Question: should there ever be more than 3 SF in chemistry reports? I have no assays in my laboratory with CVs less than 1%. It follows that uncertainty is usually at the scale of the second or third digit. For instance, at 5% CV, 4 SF is not appropriate for [PSA] = 141.1 ng/mL, yet we report that sort of number every day.

A related issue is whether we should simply report confidence intervals for some assay results. This might be unwelcome additional information for many clinicians, but it would be more complete information. In my experience, discussion with clinicians regarding imprecision of certain lab results often draws genuine surprise. Whereas they do not misinterpret patently ridiculous numbers such as the high TSH, they take asterisks (designations of abnormal results) very seriously, and they are surprised to learn that the PSA result of 4.1 ng/mL is in fact not distinguishable from 4.0 ng/mL -- after all, from their perspective, they have a report in front of them that says it is not 4.0 ng/mL.

I have only ever been asked directly about precision with respect to tumor markers -- e.g., whether the 387 units from 3 months ago is distinct from the 407 units reported yesterday. It's a good question. Note that there is a huge psychological component at play here related to units and scale -- human reactions to numbers and to differences between numbers is likely to be strongly dependent on scale. Would the clinician ask the question if units were such that results were instead either 0.387 units and 0.407 units, or 387,000 units and 407,000 units? In both cases, probably not, but for opposite reasons – the difference seems small in one case, and large in the other. A clinician once remarked to me that he thought the numbers corresponding to Troponin I elevations (in conventional units of ng/mL) “seem awfully small to be abnormal." Hah! Ultimately, assay imprecision information will certainly be required data for automated expert systems -- and a new era in which such systems are widely utilized to manage lab test ordering, interpretation, and response is probably not that far off.

Back to 3 SF: are there circumstances in chemistry wherein 4 SF is appropriate? How about in areas of quantitative microbiology and quantitative molecular diagnostics? I welcome any comments about whether requirements or rationale in any of these areas would indicate a need to go beyond 3 SF.

See references (3-5) for additional literature on the topic of SF.
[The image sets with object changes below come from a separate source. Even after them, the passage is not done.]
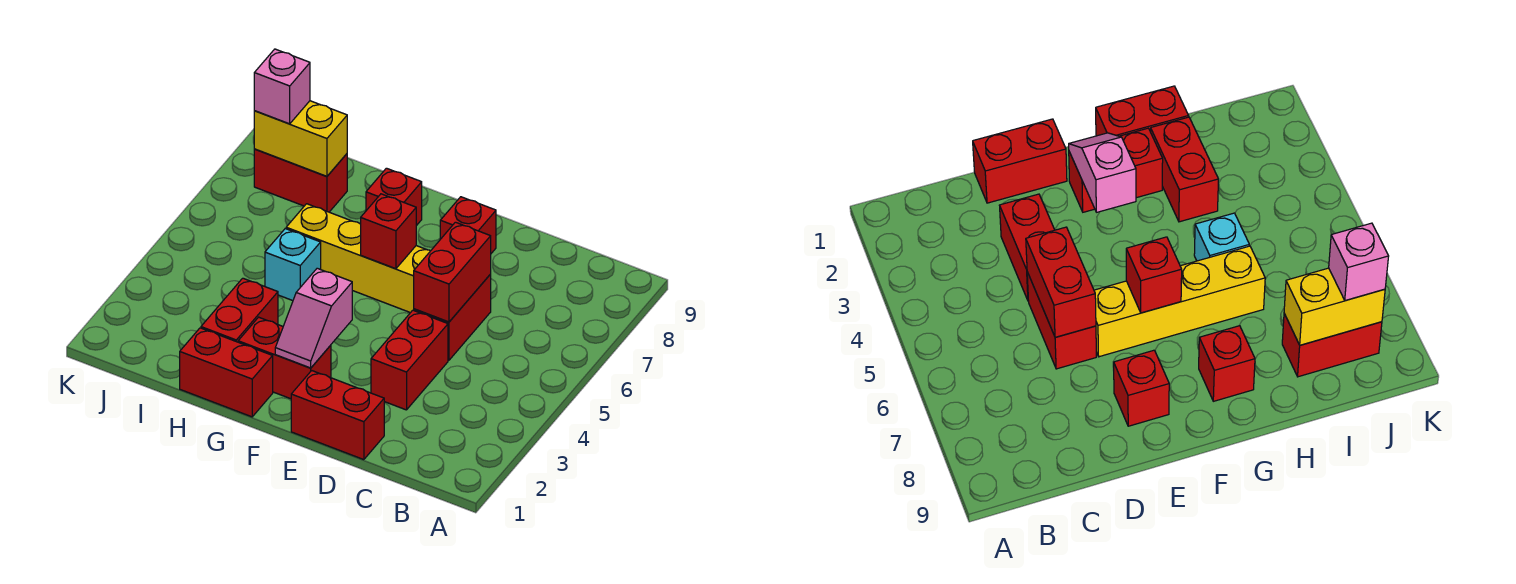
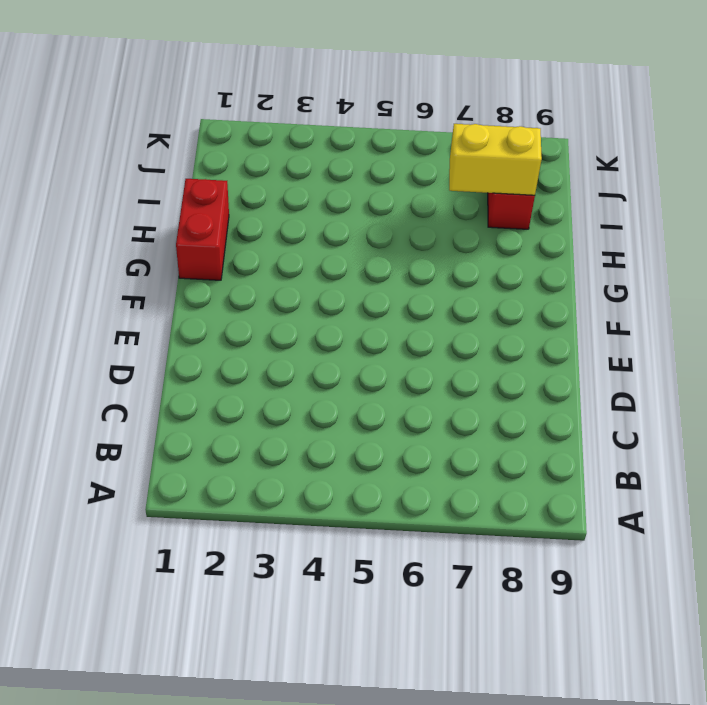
yellow brick I7:I8 level 2 -> yellow brick I8:J8 level 2
none -> red brick D1:E1 level 1
none -> red brick D3:D4 level 1
none -> red brick D5:D6 level 1

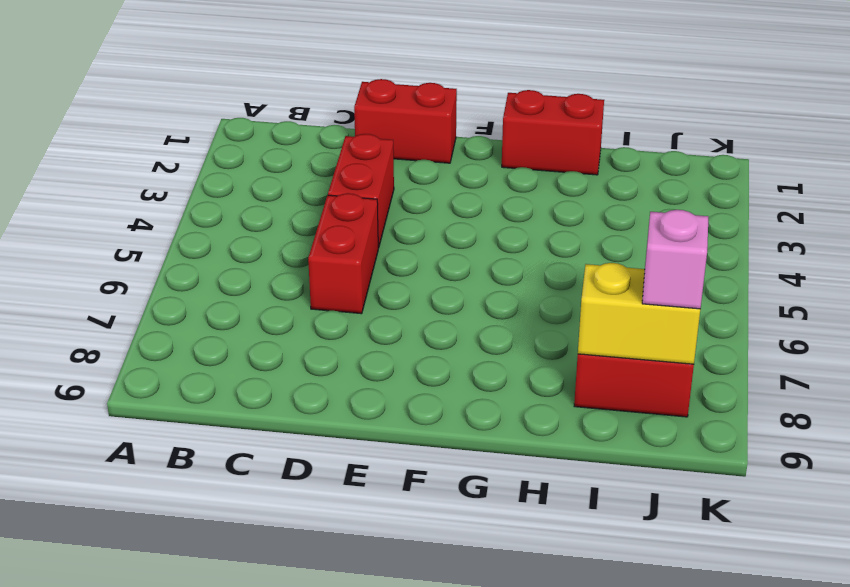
none -> yellow brick E6:H6 level 1
none -> red brick E8 level 1
none -> red brick F2:G2 level 1

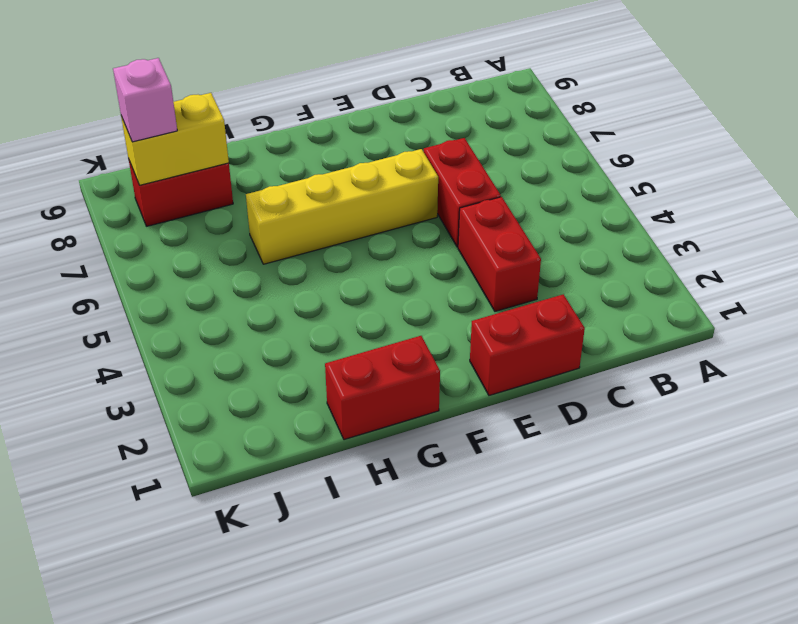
none -> red brick E8 level 1
none -> red brick F2:G2 level 1
none -> red brick G8 level 1

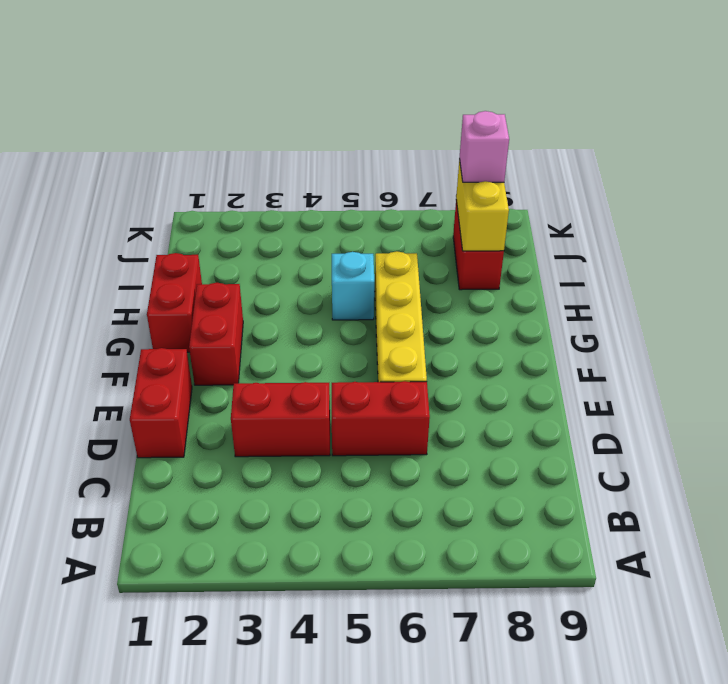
none -> red brick E8 level 1
none -> red brick G8 level 1
none -> red brick H2:H3 level 1

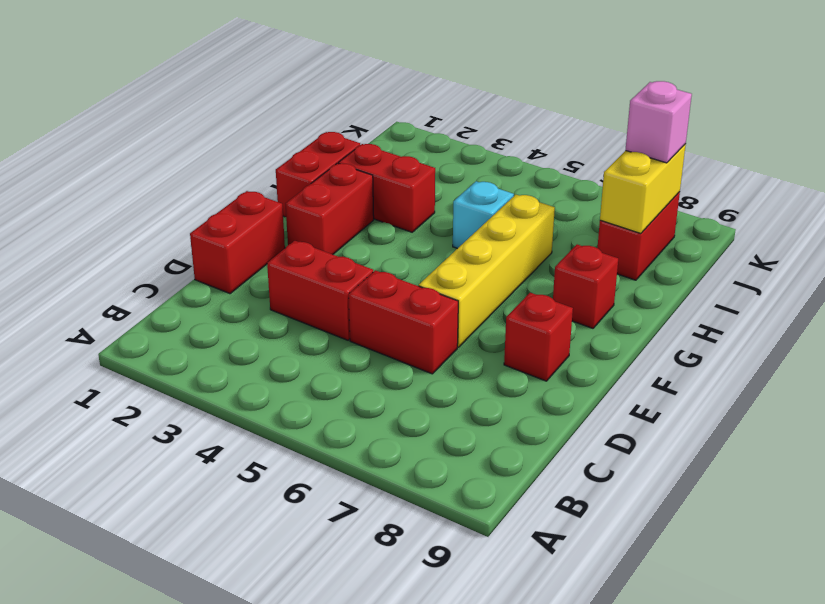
none -> red brick D5:D6 level 2
none -> pink slope F2:F3 level 2 top 3
none -> red brick F6 level 2

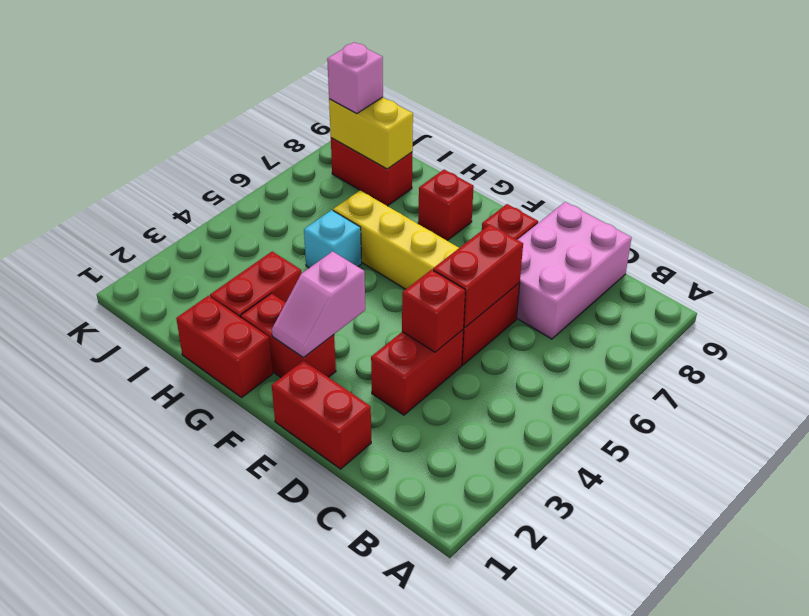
pink brick C7:D9 level 1 -> none
red brick D4 level 2 -> red brick F6 level 2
A historical note: Hedy herself was a science type – see references (6,7)

References

  1. Levy G. Significant figures or significant nonsense? Clin Pharmacol Ther 1996;59(3):363 (PMID:8654000)
  2. Stickle DF, Shearon EC, Pirruccello SJ (2002). TMSF: Too Many Significant Figures in automated reporting of concentrations of some clinical chemistry analytes. Clin Chem 48(S6):A4 (#A-9).
  3. Hawkins RC, Johnson RN. The significance of significant figures. Clin Chem 1990;36(5):824. (PMID:2338006)
  4. Hawkins RC, Badrick T, Hickman PE. Over-reporting significant figures--a significant problem? Clin Chim Acta 2007;375(1-2):158-61. (PMID:16839534)
  5. Badrick T, Hickman PE. Significant figures. Clin Biochem Rev 2008;29 Suppl 1:S89-91. (PMID:18852865)
  6. Crease RP. Technology: inventing beauty. Nature 2011;479:474-5
  7. Hughes DR, Hendricks D. Spread-spectrum radio. Scientific American 1998(April);278:94-6.